The declining birth rate is a serious problem facing society. It has implications not just for the labor force, but also for the sustainability of the nation’s social welfare system. The imbalance in the ratio between the population contributing to the state’s pension and care systems and the number of elderly people requiring support is causing significant problems.
Minister of Health and Welfare Chen Shih-chung (陳時中) has established an office tasked with slowing the effects of the declining birth rate. The office, headed by former minister of health and welfare Lin Tzou-yien (林奏延), will seek to coordinate resources to provide childcare subsidies and deal with daycare availability.
Lin has said that he believes the government should use public funds to subsidize privately operated childcare providers so that they will cost the same as their state-provided equivalents.
Lin’s suggestion raises several questions.
Aside from problems inherent in the state’s involvement in childcare subsidies and other financial assistance, a key question is how the government would be able to regulate the market price to prevent childcare costs from rising in proportion to the addition of subsidies.
When formulating its childcare policy, the government should study the experience of the Taichung City Government, which has implemented an integrated public-private childcare system.
The idea of a public childcare system has been discussed for some years, yet a common problem that such a policy comes up against is the eye-wateringly high cost of providing a comprehensive, state-funded system, in addition to the large amount of space and the significant human resources that it would require.

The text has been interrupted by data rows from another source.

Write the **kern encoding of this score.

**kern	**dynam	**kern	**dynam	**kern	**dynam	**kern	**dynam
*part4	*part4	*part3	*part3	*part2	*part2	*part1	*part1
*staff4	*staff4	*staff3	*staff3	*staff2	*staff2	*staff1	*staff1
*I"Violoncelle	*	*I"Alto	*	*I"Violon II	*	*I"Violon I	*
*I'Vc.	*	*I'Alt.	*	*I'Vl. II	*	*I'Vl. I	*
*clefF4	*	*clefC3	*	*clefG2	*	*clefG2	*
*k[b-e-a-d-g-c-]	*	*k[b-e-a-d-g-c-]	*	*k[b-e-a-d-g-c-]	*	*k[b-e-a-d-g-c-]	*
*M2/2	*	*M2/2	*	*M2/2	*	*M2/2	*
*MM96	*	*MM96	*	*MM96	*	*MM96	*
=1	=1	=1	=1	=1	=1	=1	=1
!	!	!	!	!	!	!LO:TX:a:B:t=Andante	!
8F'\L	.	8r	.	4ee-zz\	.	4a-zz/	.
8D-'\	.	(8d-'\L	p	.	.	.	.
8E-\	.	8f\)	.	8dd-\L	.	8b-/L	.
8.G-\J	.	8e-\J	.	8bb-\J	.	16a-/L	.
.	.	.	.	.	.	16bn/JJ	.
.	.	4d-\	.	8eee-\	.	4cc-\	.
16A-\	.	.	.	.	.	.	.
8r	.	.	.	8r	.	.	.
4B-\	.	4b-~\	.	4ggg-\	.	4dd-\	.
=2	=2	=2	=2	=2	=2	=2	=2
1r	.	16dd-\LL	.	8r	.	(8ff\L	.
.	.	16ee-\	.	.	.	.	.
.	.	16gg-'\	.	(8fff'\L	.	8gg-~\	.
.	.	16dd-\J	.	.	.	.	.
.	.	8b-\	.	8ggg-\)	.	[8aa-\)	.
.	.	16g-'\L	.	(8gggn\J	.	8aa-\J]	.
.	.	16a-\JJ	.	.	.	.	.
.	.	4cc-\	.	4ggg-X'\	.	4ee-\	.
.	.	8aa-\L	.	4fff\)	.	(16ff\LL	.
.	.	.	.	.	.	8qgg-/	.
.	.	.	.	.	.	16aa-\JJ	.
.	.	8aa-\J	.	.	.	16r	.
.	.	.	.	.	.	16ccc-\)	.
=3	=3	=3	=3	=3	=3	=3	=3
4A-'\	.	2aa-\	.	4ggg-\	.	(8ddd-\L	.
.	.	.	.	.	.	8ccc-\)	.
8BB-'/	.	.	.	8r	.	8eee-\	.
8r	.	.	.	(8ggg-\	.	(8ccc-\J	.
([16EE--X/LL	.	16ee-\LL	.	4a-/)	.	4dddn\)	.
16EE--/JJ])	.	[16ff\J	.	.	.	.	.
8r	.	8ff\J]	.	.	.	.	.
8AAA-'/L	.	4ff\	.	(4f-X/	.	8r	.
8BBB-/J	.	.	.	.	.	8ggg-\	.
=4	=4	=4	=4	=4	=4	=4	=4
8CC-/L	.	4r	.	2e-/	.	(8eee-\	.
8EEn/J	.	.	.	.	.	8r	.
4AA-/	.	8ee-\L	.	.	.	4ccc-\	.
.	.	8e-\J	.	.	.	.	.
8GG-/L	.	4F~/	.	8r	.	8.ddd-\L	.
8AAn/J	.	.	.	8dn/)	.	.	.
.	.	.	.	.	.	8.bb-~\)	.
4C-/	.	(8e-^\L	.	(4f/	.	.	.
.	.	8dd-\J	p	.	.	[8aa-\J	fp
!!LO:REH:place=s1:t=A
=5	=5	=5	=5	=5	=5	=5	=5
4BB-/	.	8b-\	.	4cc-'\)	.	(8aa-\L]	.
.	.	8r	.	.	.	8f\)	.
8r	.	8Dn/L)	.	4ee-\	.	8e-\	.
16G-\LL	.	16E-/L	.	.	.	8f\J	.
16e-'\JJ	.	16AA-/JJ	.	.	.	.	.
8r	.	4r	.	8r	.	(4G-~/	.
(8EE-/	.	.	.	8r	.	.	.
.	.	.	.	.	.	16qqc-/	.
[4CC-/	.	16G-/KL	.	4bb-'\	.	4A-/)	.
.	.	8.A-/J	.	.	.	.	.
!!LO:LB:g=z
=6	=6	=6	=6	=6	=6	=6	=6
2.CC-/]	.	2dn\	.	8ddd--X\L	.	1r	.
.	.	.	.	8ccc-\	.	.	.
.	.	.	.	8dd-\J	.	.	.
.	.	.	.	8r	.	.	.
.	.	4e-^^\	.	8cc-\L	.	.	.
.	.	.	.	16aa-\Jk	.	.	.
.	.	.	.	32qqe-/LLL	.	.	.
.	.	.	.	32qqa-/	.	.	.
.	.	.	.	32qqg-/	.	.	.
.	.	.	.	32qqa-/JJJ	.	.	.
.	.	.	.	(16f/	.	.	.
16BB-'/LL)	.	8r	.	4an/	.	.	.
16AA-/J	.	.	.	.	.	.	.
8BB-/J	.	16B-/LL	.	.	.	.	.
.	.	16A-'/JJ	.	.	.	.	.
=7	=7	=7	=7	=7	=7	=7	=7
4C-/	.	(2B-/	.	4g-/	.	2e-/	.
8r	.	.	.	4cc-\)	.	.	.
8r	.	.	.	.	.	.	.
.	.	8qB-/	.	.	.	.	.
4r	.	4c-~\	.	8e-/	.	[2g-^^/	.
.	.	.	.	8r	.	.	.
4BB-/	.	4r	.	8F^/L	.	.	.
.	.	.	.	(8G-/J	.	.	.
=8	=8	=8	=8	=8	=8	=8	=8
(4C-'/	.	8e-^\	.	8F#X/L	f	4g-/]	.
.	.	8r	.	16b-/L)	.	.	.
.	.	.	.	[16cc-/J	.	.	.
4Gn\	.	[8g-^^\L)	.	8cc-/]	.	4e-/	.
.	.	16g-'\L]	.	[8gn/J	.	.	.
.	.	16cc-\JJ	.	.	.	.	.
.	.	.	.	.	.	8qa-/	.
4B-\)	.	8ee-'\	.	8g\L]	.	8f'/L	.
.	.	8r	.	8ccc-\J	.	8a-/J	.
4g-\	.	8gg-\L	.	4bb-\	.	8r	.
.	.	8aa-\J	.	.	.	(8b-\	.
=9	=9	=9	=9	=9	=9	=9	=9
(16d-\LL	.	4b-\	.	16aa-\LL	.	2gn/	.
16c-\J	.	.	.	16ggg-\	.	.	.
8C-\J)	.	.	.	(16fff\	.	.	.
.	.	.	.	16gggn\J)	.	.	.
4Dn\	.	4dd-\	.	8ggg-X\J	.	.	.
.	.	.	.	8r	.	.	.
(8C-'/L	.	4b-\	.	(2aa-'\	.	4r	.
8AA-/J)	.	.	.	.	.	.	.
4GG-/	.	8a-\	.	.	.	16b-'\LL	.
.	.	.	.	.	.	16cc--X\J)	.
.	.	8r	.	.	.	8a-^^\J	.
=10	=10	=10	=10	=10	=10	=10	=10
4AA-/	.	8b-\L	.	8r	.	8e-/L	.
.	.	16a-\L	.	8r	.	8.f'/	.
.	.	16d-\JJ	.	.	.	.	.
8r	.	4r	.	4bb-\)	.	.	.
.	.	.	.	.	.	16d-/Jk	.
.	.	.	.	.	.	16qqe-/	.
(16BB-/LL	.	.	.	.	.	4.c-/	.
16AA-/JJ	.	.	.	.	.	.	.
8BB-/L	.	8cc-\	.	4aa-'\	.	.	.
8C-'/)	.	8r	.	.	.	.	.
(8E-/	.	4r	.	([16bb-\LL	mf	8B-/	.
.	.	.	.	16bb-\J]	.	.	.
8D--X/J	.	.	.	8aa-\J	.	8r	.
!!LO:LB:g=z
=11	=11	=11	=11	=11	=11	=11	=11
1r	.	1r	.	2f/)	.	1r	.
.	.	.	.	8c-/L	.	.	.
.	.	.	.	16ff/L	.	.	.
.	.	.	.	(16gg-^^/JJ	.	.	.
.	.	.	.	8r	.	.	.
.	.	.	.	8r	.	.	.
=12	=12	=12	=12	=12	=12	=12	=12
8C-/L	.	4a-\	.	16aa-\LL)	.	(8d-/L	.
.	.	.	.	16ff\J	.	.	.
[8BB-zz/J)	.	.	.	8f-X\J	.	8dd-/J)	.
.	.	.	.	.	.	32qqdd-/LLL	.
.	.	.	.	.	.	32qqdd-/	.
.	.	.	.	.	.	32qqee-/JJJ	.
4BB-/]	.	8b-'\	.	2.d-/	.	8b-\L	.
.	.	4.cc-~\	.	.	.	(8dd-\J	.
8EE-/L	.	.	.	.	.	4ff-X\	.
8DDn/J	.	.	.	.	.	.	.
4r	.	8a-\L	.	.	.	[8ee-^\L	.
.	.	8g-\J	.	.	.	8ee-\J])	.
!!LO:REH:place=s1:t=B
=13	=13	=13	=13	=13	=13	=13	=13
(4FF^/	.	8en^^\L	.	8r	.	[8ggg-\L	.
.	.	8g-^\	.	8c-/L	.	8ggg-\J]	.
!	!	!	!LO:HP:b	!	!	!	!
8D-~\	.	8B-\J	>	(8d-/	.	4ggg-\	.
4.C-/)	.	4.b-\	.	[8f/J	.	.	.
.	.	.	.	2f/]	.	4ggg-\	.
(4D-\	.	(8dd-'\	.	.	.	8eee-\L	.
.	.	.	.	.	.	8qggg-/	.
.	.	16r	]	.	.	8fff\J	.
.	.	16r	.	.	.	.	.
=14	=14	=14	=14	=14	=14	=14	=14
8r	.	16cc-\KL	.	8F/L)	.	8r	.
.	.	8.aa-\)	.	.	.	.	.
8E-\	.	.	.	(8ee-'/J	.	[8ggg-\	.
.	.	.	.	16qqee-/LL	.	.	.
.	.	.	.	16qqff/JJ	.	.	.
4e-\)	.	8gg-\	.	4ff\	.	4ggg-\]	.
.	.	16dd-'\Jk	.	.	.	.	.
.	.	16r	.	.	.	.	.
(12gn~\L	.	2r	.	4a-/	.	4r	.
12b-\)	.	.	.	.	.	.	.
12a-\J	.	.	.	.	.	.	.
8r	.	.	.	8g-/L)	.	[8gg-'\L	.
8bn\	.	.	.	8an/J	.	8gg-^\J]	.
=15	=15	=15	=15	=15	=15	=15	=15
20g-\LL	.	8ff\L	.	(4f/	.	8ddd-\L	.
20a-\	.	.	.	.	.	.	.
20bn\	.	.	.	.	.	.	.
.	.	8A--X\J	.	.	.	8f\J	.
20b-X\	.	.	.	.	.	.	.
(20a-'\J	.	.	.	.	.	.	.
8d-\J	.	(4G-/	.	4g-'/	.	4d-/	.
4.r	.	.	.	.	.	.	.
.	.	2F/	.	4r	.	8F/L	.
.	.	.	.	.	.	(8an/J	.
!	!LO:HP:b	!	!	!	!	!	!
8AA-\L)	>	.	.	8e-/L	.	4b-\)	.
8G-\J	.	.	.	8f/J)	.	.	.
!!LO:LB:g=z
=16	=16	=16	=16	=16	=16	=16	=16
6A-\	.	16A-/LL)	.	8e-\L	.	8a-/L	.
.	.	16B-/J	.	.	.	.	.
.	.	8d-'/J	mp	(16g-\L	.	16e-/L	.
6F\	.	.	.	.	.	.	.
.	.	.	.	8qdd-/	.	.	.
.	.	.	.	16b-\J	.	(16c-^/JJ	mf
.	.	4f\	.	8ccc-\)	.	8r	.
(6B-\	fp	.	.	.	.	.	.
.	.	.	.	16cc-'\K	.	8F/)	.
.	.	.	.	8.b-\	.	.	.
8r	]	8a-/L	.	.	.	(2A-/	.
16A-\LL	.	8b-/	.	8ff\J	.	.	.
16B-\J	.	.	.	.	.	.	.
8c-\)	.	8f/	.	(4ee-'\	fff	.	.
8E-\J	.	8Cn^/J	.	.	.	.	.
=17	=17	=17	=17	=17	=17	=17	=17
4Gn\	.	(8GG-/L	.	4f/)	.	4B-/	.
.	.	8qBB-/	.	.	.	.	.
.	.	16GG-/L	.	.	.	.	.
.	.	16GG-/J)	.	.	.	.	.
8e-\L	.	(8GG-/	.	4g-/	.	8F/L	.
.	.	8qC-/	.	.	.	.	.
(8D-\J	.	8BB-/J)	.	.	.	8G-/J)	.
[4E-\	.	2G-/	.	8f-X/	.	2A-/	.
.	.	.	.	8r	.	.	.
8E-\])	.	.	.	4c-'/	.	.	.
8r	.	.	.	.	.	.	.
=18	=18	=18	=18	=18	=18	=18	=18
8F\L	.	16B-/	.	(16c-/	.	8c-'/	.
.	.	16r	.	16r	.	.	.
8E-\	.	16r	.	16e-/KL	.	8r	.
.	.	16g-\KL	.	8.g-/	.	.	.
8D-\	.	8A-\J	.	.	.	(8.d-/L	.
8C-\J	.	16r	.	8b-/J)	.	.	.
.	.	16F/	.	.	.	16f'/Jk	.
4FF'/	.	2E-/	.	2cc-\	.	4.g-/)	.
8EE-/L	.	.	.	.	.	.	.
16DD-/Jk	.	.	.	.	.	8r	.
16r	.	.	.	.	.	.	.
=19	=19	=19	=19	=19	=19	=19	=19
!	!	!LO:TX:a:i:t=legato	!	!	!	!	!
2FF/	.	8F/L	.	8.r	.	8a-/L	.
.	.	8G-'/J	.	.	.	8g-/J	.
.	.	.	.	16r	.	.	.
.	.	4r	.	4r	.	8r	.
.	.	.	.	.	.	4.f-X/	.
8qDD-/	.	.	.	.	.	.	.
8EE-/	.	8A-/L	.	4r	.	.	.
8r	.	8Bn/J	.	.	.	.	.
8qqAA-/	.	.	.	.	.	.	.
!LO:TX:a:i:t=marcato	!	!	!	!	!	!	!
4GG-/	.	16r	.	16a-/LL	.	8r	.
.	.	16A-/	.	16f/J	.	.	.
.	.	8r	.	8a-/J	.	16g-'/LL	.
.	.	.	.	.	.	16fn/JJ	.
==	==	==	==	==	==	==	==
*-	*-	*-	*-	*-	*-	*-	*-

Although the New Taipei City Government promotes public childcare facilities, it is only able to provide childcare for roughly 4 percent of the city’s children. Parents must apply and wait for their names to be drawn from a list; it is a slow process and these parents cannot afford to wait.
Perhaps it is time that the problem is approached from a different angle. One solution would be to create a community-based childcare system: Government, market and families working in unison to solve the problem.
The government, through subsidies, would be able to reduce the cost of childcare for families, without a corresponding regulation of market prices, subsidies will simply end up lining the pockets of businesspeople, instead of helping alleviate the financial burden families face.
If such a situation were allowed to develop, the government might fail to get more parents to use childcare. Many of the younger generation, seeing that they would have to perform this role by themselves, would still feel unable to raise a family, as is the situation now.
Taichung’s childcare system based on the idea that childcare provision is a form of social investment — that welfare must be treated as an investment and not simply as a provision of childcare subsidies.
The Taichung City Government is also investing in other areas of childcare in the hope of creating a positive chain reaction that will improve different aspects of the city’s childcare services.
Steps to improve the public childcare system must be complemented by measures to regulate the market, preventing companies from arbitrarily raising their prices and making sure that parents can afford them.
In Taichung, daycare centers and in-home childcare services have to follow local regulations, which require them to charge according to the prices set by the government per area and to obtain approval from the city’s Education Bureau if they want to raise prices.
These measures expand the reach of the public childcare system by creating an integrated public-private system, effectively increasing the number of affordable services across the city.
Of the six special municipalities, Taichung has the highest rate of affordable childcare, surpassing Taipei, New Taipei City, Taoyuan, Tainan and Kaohsiung.
Daycare enables parents — usually mothers — of small children to work. This not only helps improve a family’s financial situation; it also creates more jobs in the childcare service industry. Since the Taichung government began implementing the policy to create an integrated public-private childcare system in July, 2015, children that have benefited from affordable childcare services supported by subsidies, which have increased 28.6 percent.
Meanwhile, the number of children enrolled in kindergartens has grown by 41.4 percent and nannies, daycare staff and preschool teachers have increased by 21.3 percent, 25 percent and 41.4 percent respectively.
Infant daycare centers co-run by government and private companies have increased by 11.7 percent, and the policy of treating childcare as a social investment has brought positive effects in a wide range of areas.
At present, children at the age of five receive full subsidies for their kindergarten tuition. The free childcare program has been in place for many years and perhaps it is time for the central government to consider taking it to the next level by extending it to younger children.
The central government should also consider taking steps to regulate the childcare service market by strictly controlling prices of private daycare. As it stands, widening the age range of children who qualify for the program would cost NT$8 billion (US$263.5 million) for each year added.
However, the government must understand that the NT$8 billion will not be just another expense, but a worthy investment.
The government must provide an environment where young people can afford to have children and raise them.
Moreover, it must provide the support and opportunities they need to pursue their goals.
Lin Chia-lung is mayor of Taichung. Lue Jen-der is director of the Taichung City Government’s Social Affairs Bureau.